_Work item_.
Copy out each of the entries below line by line. Keep every word, number, and punctuation mark unchanged.

_Data supplied_.
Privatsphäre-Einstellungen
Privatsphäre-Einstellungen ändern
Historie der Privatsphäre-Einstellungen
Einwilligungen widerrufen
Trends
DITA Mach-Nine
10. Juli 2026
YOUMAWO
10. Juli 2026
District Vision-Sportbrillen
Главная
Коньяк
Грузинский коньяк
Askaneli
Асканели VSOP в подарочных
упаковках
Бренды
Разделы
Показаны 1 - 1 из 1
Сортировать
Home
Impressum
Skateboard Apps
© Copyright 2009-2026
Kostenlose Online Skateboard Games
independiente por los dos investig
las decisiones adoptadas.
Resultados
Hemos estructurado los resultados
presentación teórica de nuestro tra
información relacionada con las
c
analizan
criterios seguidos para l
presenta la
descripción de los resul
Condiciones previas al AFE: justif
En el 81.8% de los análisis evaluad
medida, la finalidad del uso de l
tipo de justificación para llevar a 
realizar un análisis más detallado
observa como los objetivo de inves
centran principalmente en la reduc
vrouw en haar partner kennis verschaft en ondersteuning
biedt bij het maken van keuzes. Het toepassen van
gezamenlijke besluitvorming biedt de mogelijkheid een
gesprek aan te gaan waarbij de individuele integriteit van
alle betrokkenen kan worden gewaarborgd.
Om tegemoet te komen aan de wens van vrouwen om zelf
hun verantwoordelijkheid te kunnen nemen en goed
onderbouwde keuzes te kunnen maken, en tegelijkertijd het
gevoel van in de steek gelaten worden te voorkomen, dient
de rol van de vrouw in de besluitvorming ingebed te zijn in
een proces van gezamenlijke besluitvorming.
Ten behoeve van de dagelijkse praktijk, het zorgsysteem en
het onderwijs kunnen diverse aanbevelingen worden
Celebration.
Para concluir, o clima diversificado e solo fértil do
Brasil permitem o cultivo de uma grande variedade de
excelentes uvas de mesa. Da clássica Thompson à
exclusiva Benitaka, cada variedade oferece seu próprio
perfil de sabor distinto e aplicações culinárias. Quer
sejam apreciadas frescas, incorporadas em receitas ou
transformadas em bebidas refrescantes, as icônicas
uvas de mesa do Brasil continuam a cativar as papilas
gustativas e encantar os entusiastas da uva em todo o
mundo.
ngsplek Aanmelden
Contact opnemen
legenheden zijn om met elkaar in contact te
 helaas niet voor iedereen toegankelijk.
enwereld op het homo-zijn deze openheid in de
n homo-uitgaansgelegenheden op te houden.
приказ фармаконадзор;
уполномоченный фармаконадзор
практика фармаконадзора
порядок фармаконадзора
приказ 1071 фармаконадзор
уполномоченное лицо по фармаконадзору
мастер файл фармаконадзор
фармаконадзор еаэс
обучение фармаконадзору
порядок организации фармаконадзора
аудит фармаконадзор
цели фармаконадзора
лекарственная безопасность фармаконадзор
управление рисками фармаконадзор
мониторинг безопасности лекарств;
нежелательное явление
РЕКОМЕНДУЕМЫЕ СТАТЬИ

_Answer for this exercise_.
Privatsphäre-Einstellungen
Privatsphäre-Einstellungen ändern
Historie der Privatsphäre-Einstellungen
Einwilligungen widerrufen
Trends
DITA Mach-Nine
10. Juli 2026
YOUMAWO
10. Juli 2026
District Vision-Sportbrillen
Главная
Коньяк
Грузинский коньяк
Askaneli
Асканели VSOP в подарочных
упаковках
Бренды
Разделы
Показаны 1 - 1 из 1
Сортировать
Home
Impressum
Skateboard Apps
© Copyright 2009-2026
Kostenlose Online Skateboard Games
independiente por los dos investig
las decisiones adoptadas.
Resultados
Hemos estructurado los resultados
presentación teórica de nuestro tra
información relacionada con las
c
analizan
criterios seguidos para l
presenta la
descripción de los resul
Condiciones previas al AFE: justif
En el 81.8% de los análisis evaluad
medida, la finalidad del uso de l
tipo de justificación para llevar a 
realizar un análisis más detallado
observa como los objetivo de inves
centran principalmente en la reduc
vrouw en haar partner kennis verschaft en ondersteuning
biedt bij het maken van keuzes. Het toepassen van
gezamenlijke besluitvorming biedt de mogelijkheid een
gesprek aan te gaan waarbij de individuele integriteit van
alle betrokkenen kan worden gewaarborgd.
Om tegemoet te komen aan de wens van vrouwen om zelf
hun verantwoordelijkheid te kunnen nemen en goed
onderbouwde keuzes te kunnen maken, en tegelijkertijd het
gevoel van in de steek gelaten worden te voorkomen, dient
de rol van de vrouw in de besluitvorming ingebed te zijn in
een proces van gezamenlijke besluitvorming.
Ten behoeve van de dagelijkse praktijk, het zorgsysteem en
het onderwijs kunnen diverse aanbevelingen worden
Celebration.
Para concluir, o clima diversificado e solo fértil do
Brasil permitem o cultivo de uma grande variedade de
excelentes uvas de mesa. Da clássica Thompson à
exclusiva Benitaka, cada variedade oferece seu próprio
perfil de sabor distinto e aplicações culinárias. Quer
sejam apreciadas frescas, incorporadas em receitas ou
transformadas em bebidas refrescantes, as icônicas
uvas de mesa do Brasil continuam a cativar as papilas
gustativas e encantar os entusiastas da uva em todo o
mundo.
ngsplek Aanmelden
Contact opnemen
legenheden zijn om met elkaar in contact te
 helaas niet voor iedereen toegankelijk.
enwereld op het homo-zijn deze openheid in de
n homo-uitgaansgelegenheden op te houden.
приказ фармаконадзор;
уполномоченный фармаконадзор
практика фармаконадзора
порядок фармаконадзора
приказ 1071 фармаконадзор
уполномоченное лицо по фармаконадзору
мастер файл фармаконадзор
фармаконадзор еаэс
обучение фармаконадзору
порядок организации фармаконадзора
аудит фармаконадзор
цели фармаконадзора
лекарственная безопасность фармаконадзор
управление рисками фармаконадзор
мониторинг безопасности лекарств;
нежелательное явление
РЕКОМЕНДУЕМЫЕ СТАТЬИ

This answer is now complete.